Monday, May 14, 2007

CHICAGO (AP) — Within days of birth, healthy babies will look you in the eye. By 4 months, they will delight in others. And by 9 months, they will exchange smiles.

Jacob Day did none of those things.

“We used to say it was like it burned his eyes to look at you,” said his mother, Tamie Day of Antelope, Calif. “It was like a physically painful thing for him. It wasn’t just that he wasn’t looking at us; he was purposefully looking away.”



Mrs. Day, who has a psychology degree, suspected her son might have autism. She enrolled him in a study, published last month, that found that babies are indeed at high risk for autism if they do not respond to their names by 12 months.

At 18 months, he was formally diagnosed with autism, about a year earlier than usual. Before he turned 2, Jacob began daily intensive behavior treatment designed to help him lead a more normal life.

He is part of a growing field in psychiatry called infant mental health. Doctors and scientists are increasingly looking for early signs in babies of autism, attention-deficit (hyperactivity) disorder and other mental problems that a generation ago, scarcely anyone thought could appear in children so young.

Some scientists think that intensive treatment in some susceptible babies can prevent autism, attention-deficit disorder and other problems.

An influential Institute of Medicine report in 2000 helped energize this idea.
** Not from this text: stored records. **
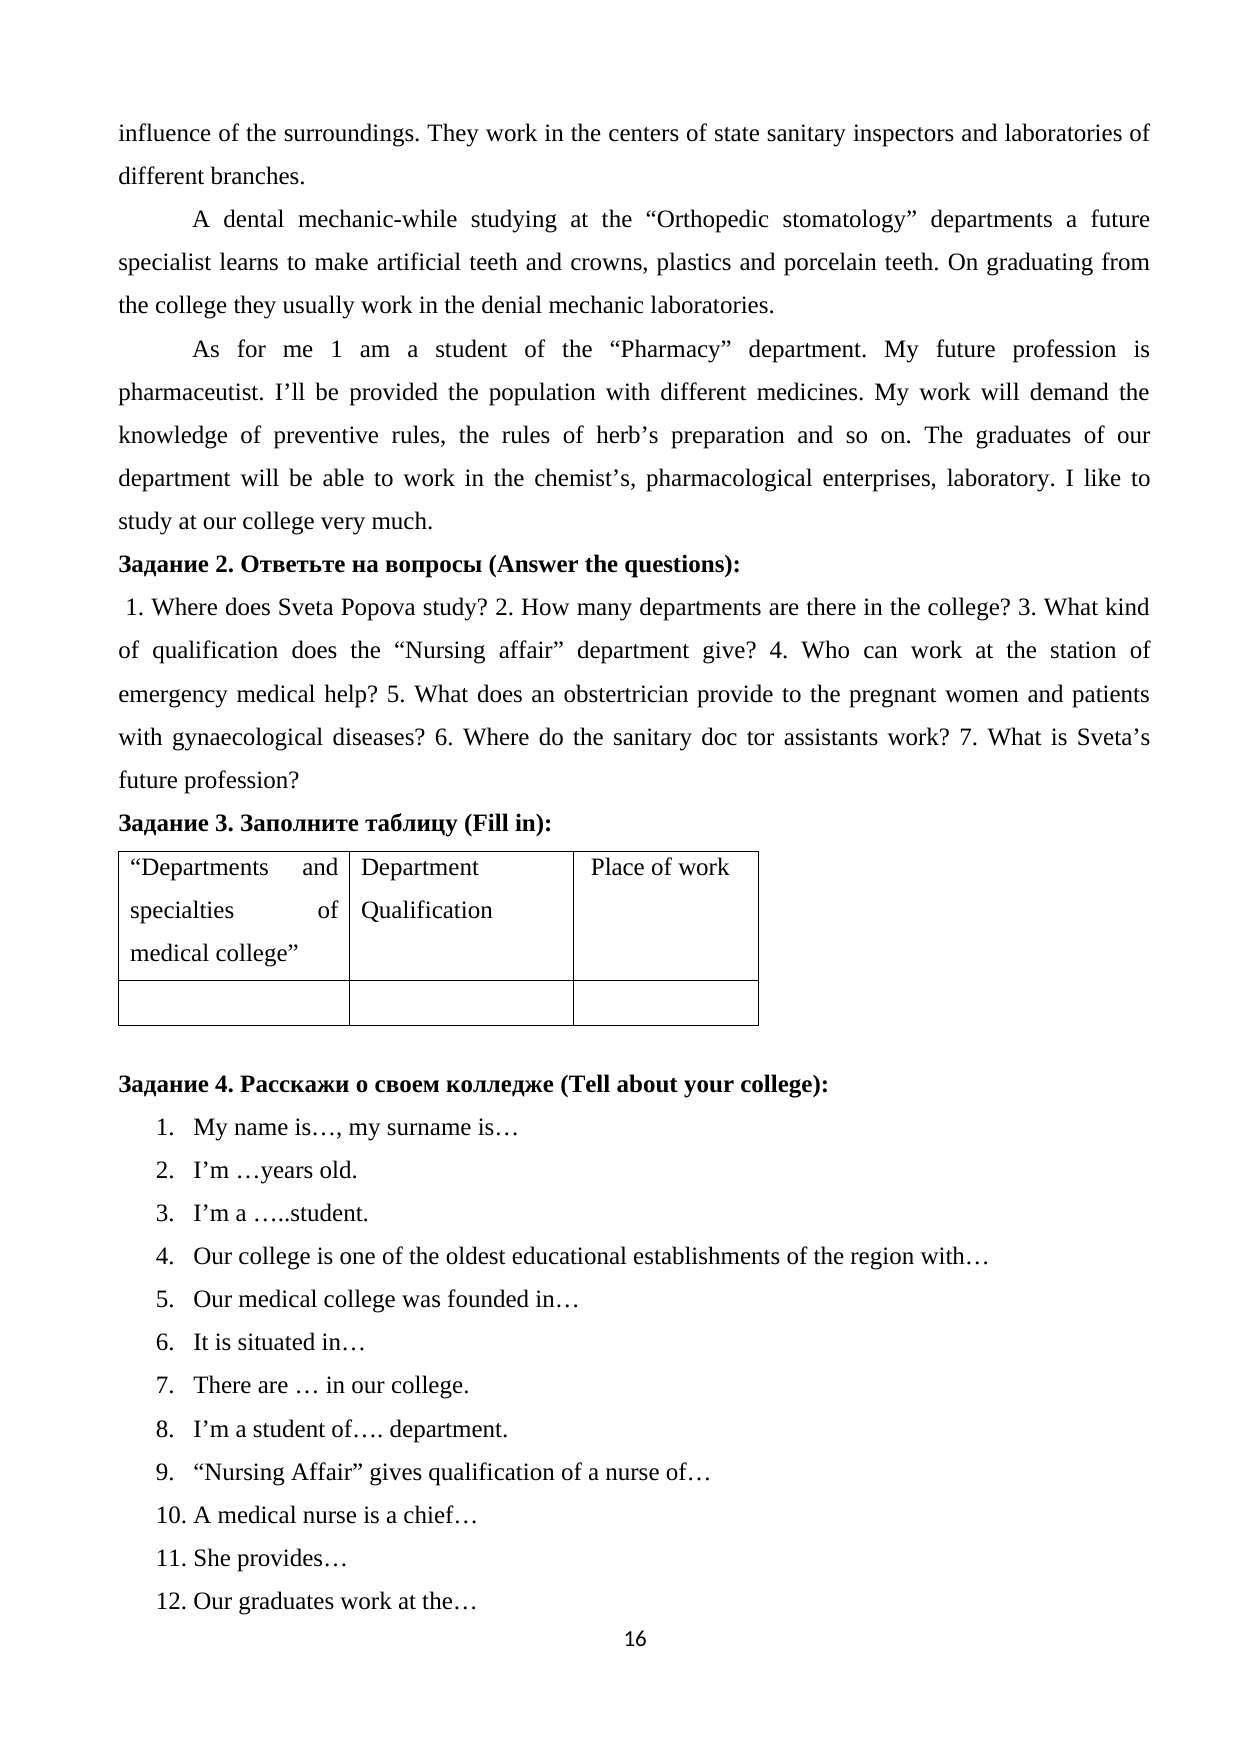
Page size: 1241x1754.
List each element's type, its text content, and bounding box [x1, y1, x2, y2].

table_header Department Qualification [350, 852, 573, 980]
table_cell [574, 981, 758, 1024]
text Задание 3. Заполните таблицу (Fill in): [118, 808, 1152, 837]
list A medical nurse is a chief… [156, 1500, 1152, 1529]
list There are … in our college. [156, 1371, 1152, 1399]
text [118, 118, 1152, 190]
list “Nursing Affair” gives qualification of a nurse of… [156, 1457, 1152, 1486]
list My name is…, my surname is… [156, 1112, 1152, 1141]
text Задание 2. Ответьте на вопросы (Answer the questions): [118, 549, 1152, 578]
list I’m a student of…. department. [156, 1414, 1152, 1442]
text Задание 4. Расскажи о своем колледже (Tell about your college): [118, 1069, 1152, 1097]
list It is situated in… [156, 1327, 1152, 1356]
list Our medical college was founded in… [156, 1284, 1152, 1313]
text A dental mechanic-while studying at the “Orthopedic stomatology” departments a future specialist learns to make artificial teeth and crowns, plastics and porcelain teeth. On graduating from the college they usually work in the denial mechanic laboratories. [118, 204, 1152, 319]
list She provides… [156, 1543, 1152, 1572]
table_header “Departments and specialties of medical college” [119, 852, 349, 980]
table_cell [350, 981, 573, 1024]
table_header Place of work [574, 852, 758, 980]
text As for me 1 am a student of the “Pharmacy” department. My future profession is pharmaceutist. I’ll be provided the population with different medicines. My work will demand the knowledge of preventive rules, the rules of herb’s preparation and so on. The graduates of our department will be able to work in the chemist’s, pharmacological enterprises, laboratory. I like to study at our college very much. [118, 334, 1152, 535]
list I’m a …..student. [156, 1198, 1152, 1227]
text 1. Where does Sveta Popova study? 2. How many departments are there in the college? 3. What kind of qualification does the “Nursing affair” department give? 4. Who can work at the station of emergency medical help? 5. What does an obstertrician provide to the pregnant women and patients with gynaecological diseases? 6. Where do the sanitary doc tor assistants work? 7. What is Sveta’s future profession? [118, 592, 1152, 794]
list I’m …years old. [156, 1155, 1152, 1184]
table_cell [119, 981, 349, 1024]
list Our college is one of the oldest educational establishments of the region with… [156, 1241, 1152, 1270]
list Our graduates work at the… [156, 1586, 1152, 1615]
The report emphasized the plasticity of babies’ brains. It also explained how interacting with babies can change their brain wiring.

“We used to say ‘nature versus nurture,’ but now people really think it’s ‘nature through nurture,’ ” said Dr. Lawrence Gray of the University of Chicago.

Mrs. Day noticed the first ominous clue the night she and her husband, Chris, brought Jacob home.

“We walked in the door, and he wouldn’t stop looking at our ceiling fan,” she said. “The next day, that’s all he would look at.”

Babies typically begin making eye contact soon after birth, and “understand at a basic, perhaps hard-wired level, that eyes are special — they look more at eyes than at other parts of the face,” said Sally Ozonoff, an autism specialist at the University of California at Davis’ Medical Investigation of Neurodevelopmental Disorders (MIND) Institute.

For Jacob, there was no pointing, no clapping, no shared smiles, and when he would laugh, it seemed like his own private joke. So his parents sought out UC-Davis specialists, who gave them the heartbreaking diagnosis.

Jacob, now 3, has made meaningful progress thanks to treatment, his mother said.

Interest in infant mental health has been boosted by awareness of the prevalence of attention-deficit disorders and autism, which government officials said in February affects 1 in 150 U.S. children and may be more common than previously thought.

Last month, researchers from the federal Centers for Disease Control and Prevention and the Interdisciplinary Council on Developmental and Learning Disorders presented a report emphasizing earlier diagnosis and treatment.

The report said that about 17 percent of U.S. children have a developmental disability such as autism, mental retardation and attention-deficit (hyperactivity) disorder, but fewer than half are diagnosed before starting school.